In the series of women in fur coats and golden rings, her subjects, like repeated by like, seem easily interchangeable in their similarity. The images are cropped and focus on the cloaks these ladies wear, and the paper shopping bags of luxury brands on their arm. Colourful bags become rectangles of colour. Fur coats are the warm brown against which they are set off; the light these images capture crystal clear. She boils the picture down to a play of abstracts, yet one which has the attractiveness of a fashion photograph.

The image of a woman in a fur coat shopping on Madison Avenue is revealed as a generic prospect. In this view, one luxury brand is as good as another, as well as the arm of the person carrying it. It is a paradox: these items the wearers reach for in order to achieve some kind of social distinction, these very identifying features, this act carrying of a status-conferring bag, are all but absorbed into wilful anonymity. It is true the bags and coats are all slightly different, yet what unites them is greater, as the saying goes.
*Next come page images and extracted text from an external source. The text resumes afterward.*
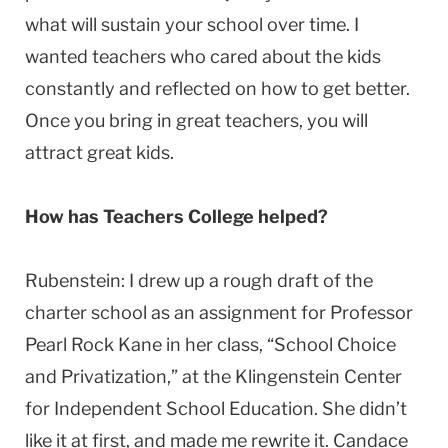
what will sustain your school over time. I
wanted teachers who cared about the kids
constantly and reflected on how to get better.
Once you bring in great teachers, you will
attract great kids.
How has Teachers College helped?
Rubenstein: I drew up a rough draft of the
charter school as an assignment for Professor
Pearl Rock Kane in her class, “School Choice
and Privatization,” at the Klingenstein Center
for Independent School Education. She didn’t
like it at first, and made me rewrite it. Candace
Another series, “72 boys and girls who could be models” is a fine booty of people who, by the artist’s estimation, were judged to possibly be fashion models or to have the potential to be so. In other words, she casts herself in the role of a scout, and at the same time peruses and records her specimens, these could-be fashion models, out “in the wild”, outside of the controlled environment of the photo studio laboratory. The speculative nature of the title in turn places the viewer in the role of scout, judge, as one who measures whether or not a person fits into the mould. Yet here again it is seen that the people she chooses with her lens are themselves voluntarily engaged in conforming to a certain kind of appearance.

The work Anne Daems makes is evocative of the question of free will. It seems to say that, like flocks of birds circling a church tower, human beings too, going about their daily business of being human, fall into patterns of behaviour which can be recognised, identified, if not explained. People in crowds or on their own in the open space move around, dress, speak, act, according to patterns, embodying a logic they aren’t even aware of themselves. It is like the behaviour of ants building an anthill, the patterns in the work of bees, the scatterings of stars that together make up a galaxy, or even the satisfying confirmation that fractals seem to give: that chaos, does, after all, in some telescoped-out kind of way, make sense. No answer is really given. The images thankfully breathe and speak for themselves. The method of approach isn’t even vaguely scientific. The images in their blankness exude the silence of the indistinct, whilst at the same time being taut, fresh, suggesting the levelling perspective that people and objects that populate this earth have an invisible cohesion, no matter how confusing the configuration. In any case cohesion, however random and inexplicable, is created in these series, which suggests that it is also, after all, a question of choice.